EXCERPTED DATA:
▶

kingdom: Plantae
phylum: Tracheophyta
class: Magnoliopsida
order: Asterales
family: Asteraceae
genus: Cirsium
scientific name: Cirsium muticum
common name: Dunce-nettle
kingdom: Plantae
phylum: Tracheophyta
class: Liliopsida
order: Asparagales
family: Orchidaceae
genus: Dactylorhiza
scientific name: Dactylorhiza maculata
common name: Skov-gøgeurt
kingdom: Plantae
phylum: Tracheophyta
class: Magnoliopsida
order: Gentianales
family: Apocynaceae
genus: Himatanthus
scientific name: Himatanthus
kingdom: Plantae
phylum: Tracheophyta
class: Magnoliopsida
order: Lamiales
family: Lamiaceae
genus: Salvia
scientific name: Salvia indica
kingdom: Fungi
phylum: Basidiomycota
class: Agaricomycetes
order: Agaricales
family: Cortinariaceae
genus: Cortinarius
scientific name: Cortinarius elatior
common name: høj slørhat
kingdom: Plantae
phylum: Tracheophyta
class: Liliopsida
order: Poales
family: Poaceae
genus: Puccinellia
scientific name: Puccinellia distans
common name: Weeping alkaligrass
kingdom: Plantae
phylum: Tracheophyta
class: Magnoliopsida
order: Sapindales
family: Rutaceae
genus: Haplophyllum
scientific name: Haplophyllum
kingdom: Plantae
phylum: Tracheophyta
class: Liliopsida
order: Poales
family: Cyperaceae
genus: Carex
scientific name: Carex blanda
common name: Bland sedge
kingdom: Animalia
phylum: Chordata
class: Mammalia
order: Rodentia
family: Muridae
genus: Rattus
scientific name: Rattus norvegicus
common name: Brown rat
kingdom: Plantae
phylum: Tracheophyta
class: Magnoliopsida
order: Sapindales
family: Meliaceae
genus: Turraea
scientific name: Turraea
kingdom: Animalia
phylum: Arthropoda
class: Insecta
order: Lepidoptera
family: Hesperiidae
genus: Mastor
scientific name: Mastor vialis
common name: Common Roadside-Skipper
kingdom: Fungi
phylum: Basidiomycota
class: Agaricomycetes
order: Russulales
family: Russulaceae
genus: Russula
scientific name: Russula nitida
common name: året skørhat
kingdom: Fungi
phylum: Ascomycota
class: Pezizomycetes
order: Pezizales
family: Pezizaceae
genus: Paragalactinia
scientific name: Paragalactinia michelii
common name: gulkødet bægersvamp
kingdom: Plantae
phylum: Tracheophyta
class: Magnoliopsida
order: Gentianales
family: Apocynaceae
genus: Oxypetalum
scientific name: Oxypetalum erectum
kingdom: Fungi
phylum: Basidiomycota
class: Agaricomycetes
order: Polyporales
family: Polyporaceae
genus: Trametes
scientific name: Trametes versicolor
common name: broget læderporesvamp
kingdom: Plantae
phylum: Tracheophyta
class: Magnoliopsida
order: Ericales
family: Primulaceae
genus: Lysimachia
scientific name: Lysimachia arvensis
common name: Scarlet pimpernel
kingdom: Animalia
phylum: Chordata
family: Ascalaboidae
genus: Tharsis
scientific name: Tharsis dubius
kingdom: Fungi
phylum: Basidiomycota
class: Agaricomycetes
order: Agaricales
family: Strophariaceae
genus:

◀

WHAT YOU ARE ASKED TO DO: Could you quote every line of the material above word for word, leaving out nothing and changing nothing?

CORRECT RESPONSE:
kingdom: Plantae
phylum: Tracheophyta
class: Magnoliopsida
order: Asterales
family: Asteraceae
genus: Cirsium
scientific name: Cirsium muticum
common name: Dunce-nettle
kingdom: Plantae
phylum: Tracheophyta
class: Liliopsida
order: Asparagales
family: Orchidaceae
genus: Dactylorhiza
scientific name: Dactylorhiza maculata
common name: Skov-gøgeurt
kingdom: Plantae
phylum: Tracheophyta
class: Magnoliopsida
order: Gentianales
family: Apocynaceae
genus: Himatanthus
scientific name: Himatanthus
kingdom: Plantae
phylum: Tracheophyta
class: Magnoliopsida
order: Lamiales
family: Lamiaceae
genus: Salvia
scientific name: Salvia indica
kingdom: Fungi
phylum: Basidiomycota
class: Agaricomycetes
order: Agaricales
family: Cortinariaceae
genus: Cortinarius
scientific name: Cortinarius elatior
common name: høj slørhat
kingdom: Plantae
phylum: Tracheophyta
class: Liliopsida
order: Poales
family: Poaceae
genus: Puccinellia
scientific name: Puccinellia distans
common name: Weeping alkaligrass
kingdom: Plantae
phylum: Tracheophyta
class: Magnoliopsida
order: Sapindales
family: Rutaceae
genus: Haplophyllum
scientific name: Haplophyllum
kingdom: Plantae
phylum: Tracheophyta
class: Liliopsida
order: Poales
family: Cyperaceae
genus: Carex
scientific name: Carex blanda
common name: Bland sedge
kingdom: Animalia
phylum: Chordata
class: Mammalia
order: Rodentia
family: Muridae
genus: Rattus
scientific name: Rattus norvegicus
common name: Brown rat
kingdom: Plantae
phylum: Tracheophyta
class: Magnoliopsida
order: Sapindales
family: Meliaceae
genus: Turraea
scientific name: Turraea
kingdom: Animalia
phylum: Arthropoda
class: Insecta
order: Lepidoptera
family: Hesperiidae
genus: Mastor
scientific name: Mastor vialis
common name: Common Roadside-Skipper
kingdom: Fungi
phylum: Basidiomycota
class: Agaricomycetes
order: Russulales
family: Russulaceae
genus: Russula
scientific name: Russula nitida
common name: året skørhat
kingdom: Fungi
phylum: Ascomycota
class: Pezizomycetes
order: Pezizales
family: Pezizaceae
genus: Paragalactinia
scientific name: Paragalactinia michelii
common name: gulkødet bægersvamp
kingdom: Plantae
phylum: Tracheophyta
class: Magnoliopsida
order: Gentianales
family: Apocynaceae
genus: Oxypetalum
scientific name: Oxypetalum erectum
kingdom: Fungi
phylum: Basidiomycota
class: Agaricomycetes
order: Polyporales
family: Polyporaceae
genus: Trametes
scientific name: Trametes versicolor
common name: broget læderporesvamp
kingdom: Plantae
phylum: Tracheophyta
class: Magnoliopsida
order: Ericales
family: Primulaceae
genus: Lysimachia
scientific name: Lysimachia arvensis
common name: Scarlet pimpernel
kingdom: Animalia
phylum: Chordata
family: Ascalaboidae
genus: Tharsis
scientific name: Tharsis dubius
kingdom: Fungi
phylum: Basidiomycota
class: Agaricomycetes
order: Agaricales
family: Strophariaceae
genus:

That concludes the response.